**What to work on**:
**1)** List every title or name that appears inside quotation marks in the post about church rebranding.
**2)** Decide whether each statement agrees with the post about church rebranding, and back each yes or no with the deciding words from the post. (a) The writer has had past disputes with the leaders of the church chosen as an example. (b) The writer says the number of Christians is declining. (c) Flexilis has seen a church called "The Bridge."
**3)** Write the next part of the post about church rebranding, beginning after its final sentence.

**Reading passage**:
↓↓↓

As Christianity’s numbers continue to decline, Christians themselves work feverishly to drum up interest in their churches. Today, let me show you an example of a church with a very old and unwanted product that has rebranded itself in a way that’s very standard these days. Along the way, we’ll examine its numerous red flags and warning signs–and ask whether its product is actually new or different at all.

(Spoiler: It isn’t. Also, I don’t know this church’s leaders from Adam’s housecats and have never tangled with them or their members. I’m using this church only as an example of rebranding churches generally. They’re just part of a trend. As the bard says: hate the game, not its players.)
The Universe Hath Spoken.
I don’t argue when the universe drops a post topic right in my lap. That’s what happened when I posted “Booting the Boomers.” In response, Flexilis replied:
Hip church names: I’ve seen one called “The Bridge” and one called “The Cool Church.”

↑↑↑

[Items listed in a dataset]
↓↓↓

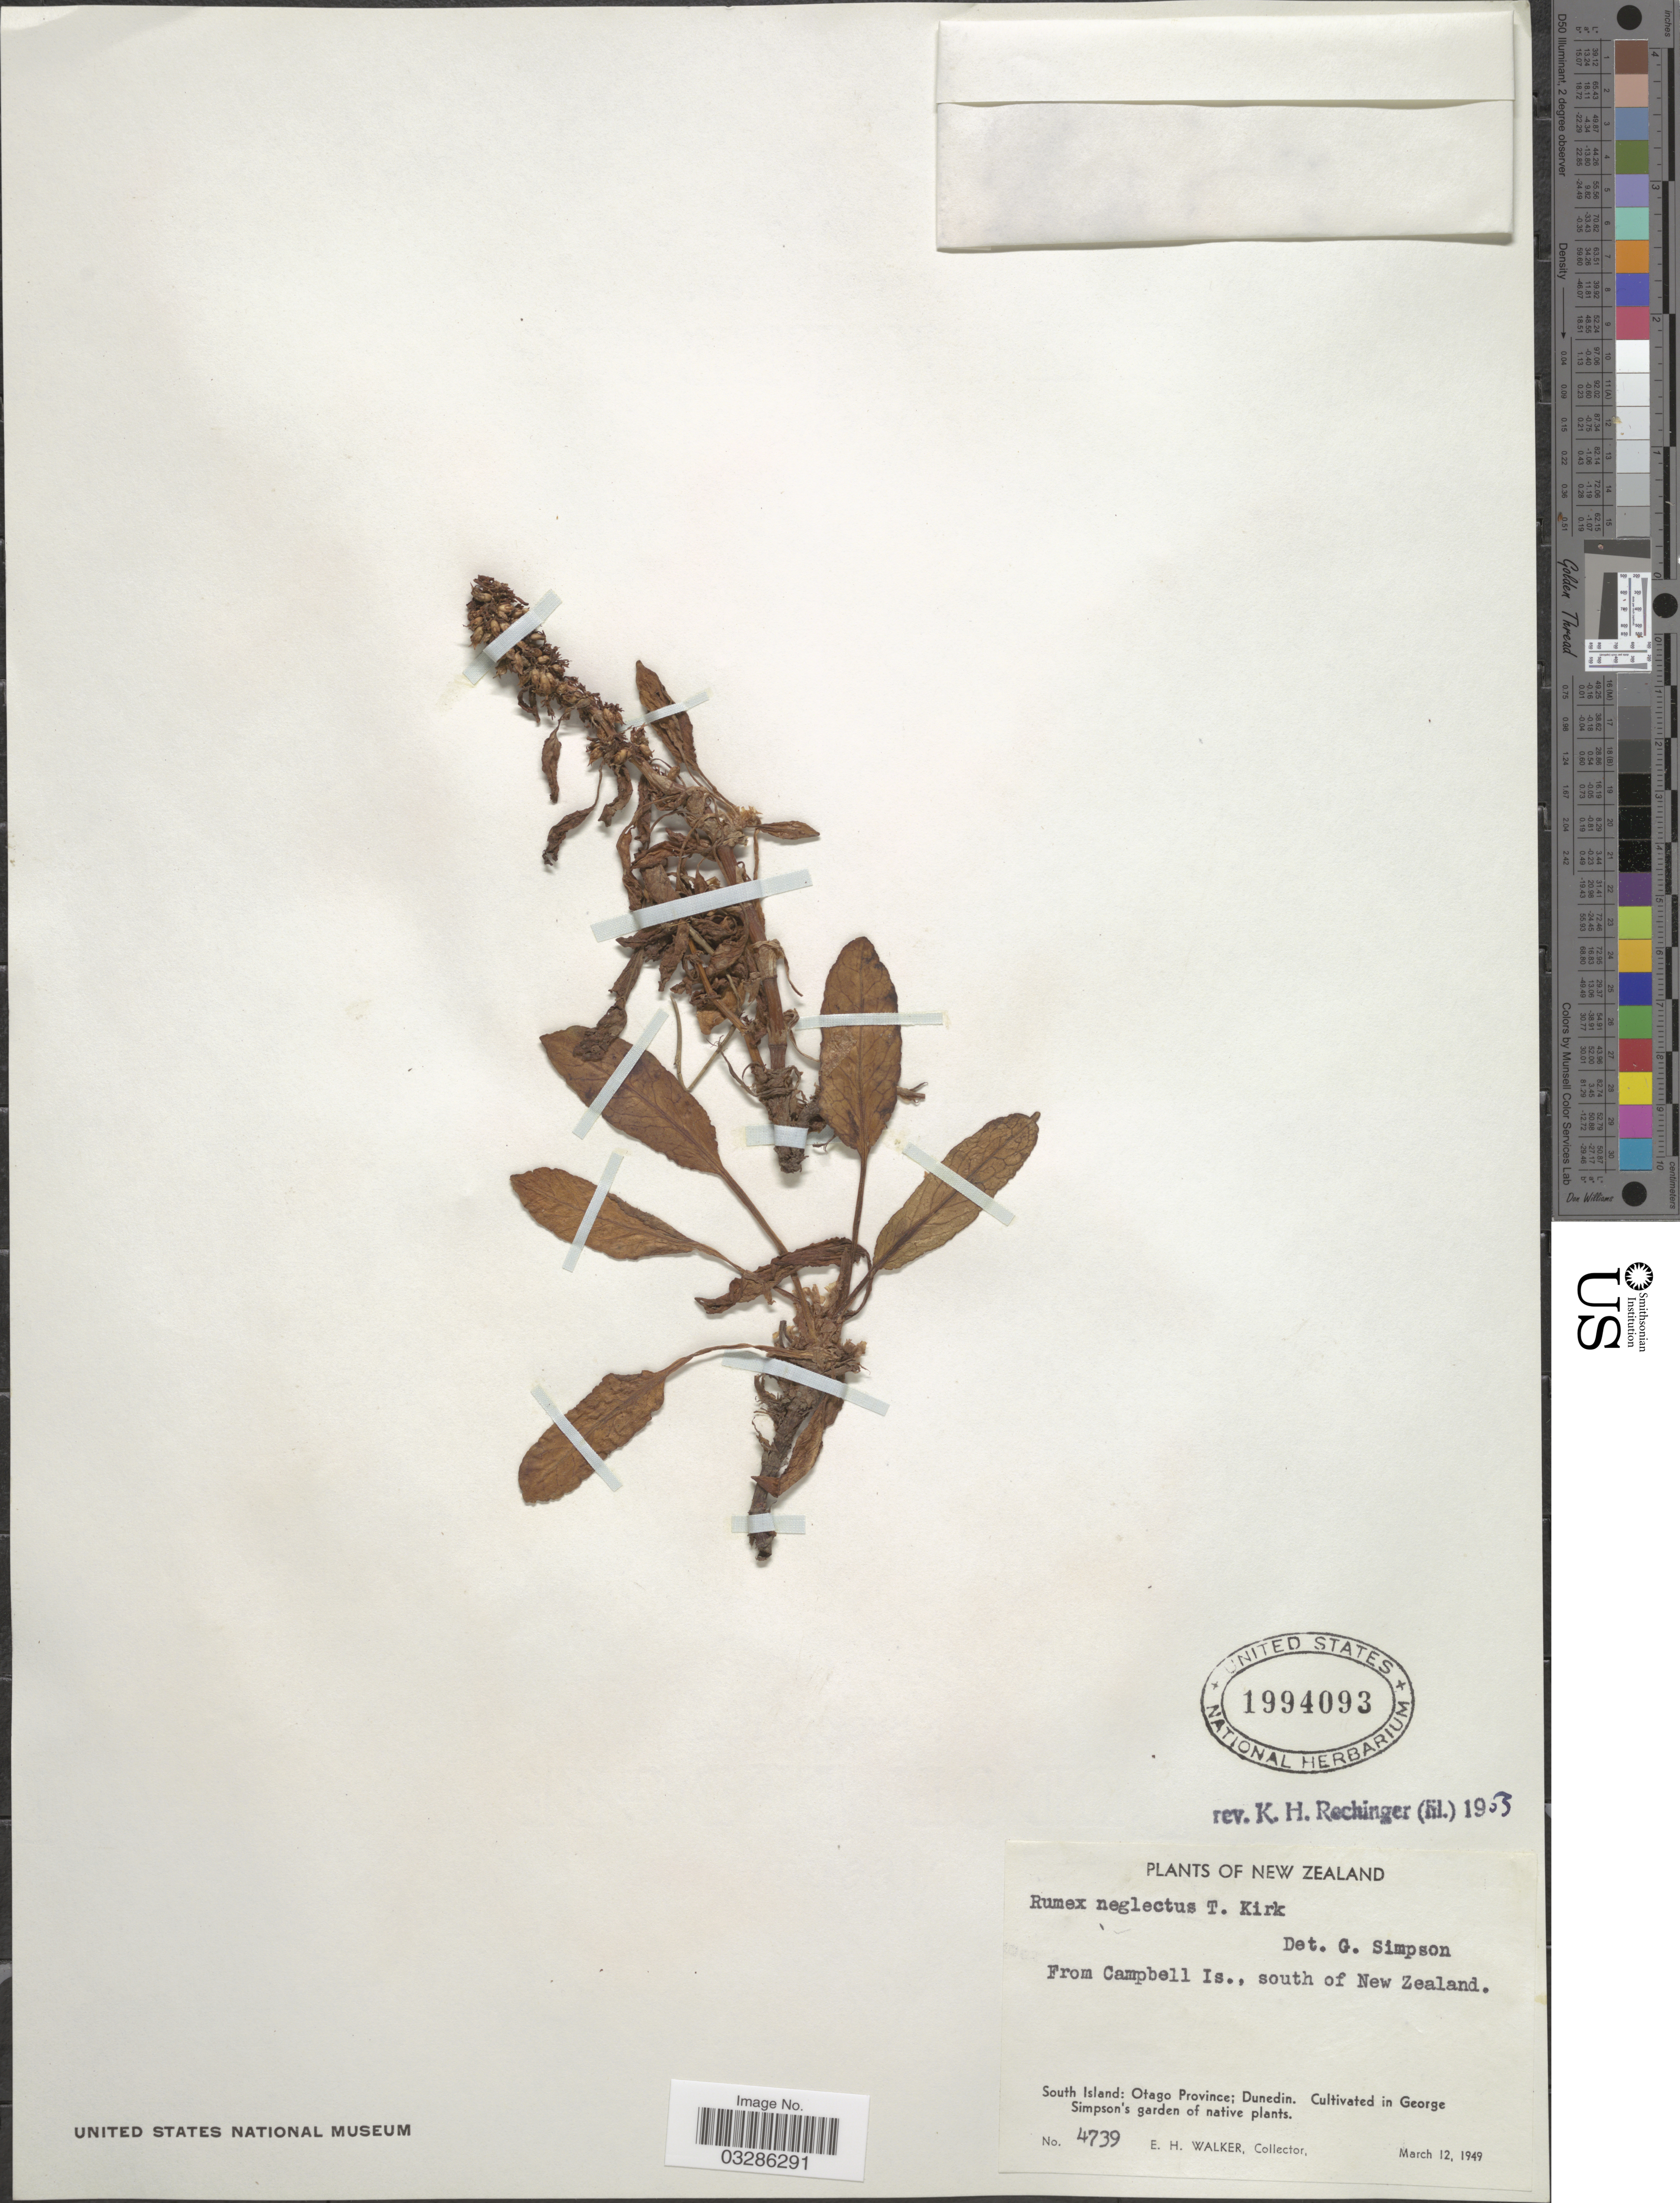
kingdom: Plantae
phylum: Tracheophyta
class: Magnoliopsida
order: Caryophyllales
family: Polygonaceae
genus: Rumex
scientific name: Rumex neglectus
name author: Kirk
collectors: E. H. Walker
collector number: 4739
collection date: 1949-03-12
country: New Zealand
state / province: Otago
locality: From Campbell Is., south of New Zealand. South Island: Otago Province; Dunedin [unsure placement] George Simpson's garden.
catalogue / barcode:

↑↑↑

**Expected results**:
**1)**
Booting the Boomers
The Bridge
The Cool Church

**2)**
(a) No: "have never tangled with them or their members."
(b) Yes: "As Christianity’s numbers continue to decline"
(c) Yes: "I’ve seen one called “The Bridge”"

**3)**
I think if you are really one of the Cool Kids you don’t go around calling yourself a cool kid.
It’s not that I doubted Flexilis. It really wasn’t. It’s just that “The Cool Church” was just too cringe. I had to go look for it!
And yes, it exists. It absolutely does.
In fact, the people involved with it are very proud of calling it “The Cool Church.”
But it’s true: if someone has to tell you they’re cool, they absolutely aren’t.

They’re CONTEMPORVANT!
A Quick Tour of COOL CHURCH.

Their intro consists of a blurry picture of a guy embracing a tree, then another guy hoisting aloft a giant flag printed with their logo, all followed by a picture of text.
A picture.
Of text.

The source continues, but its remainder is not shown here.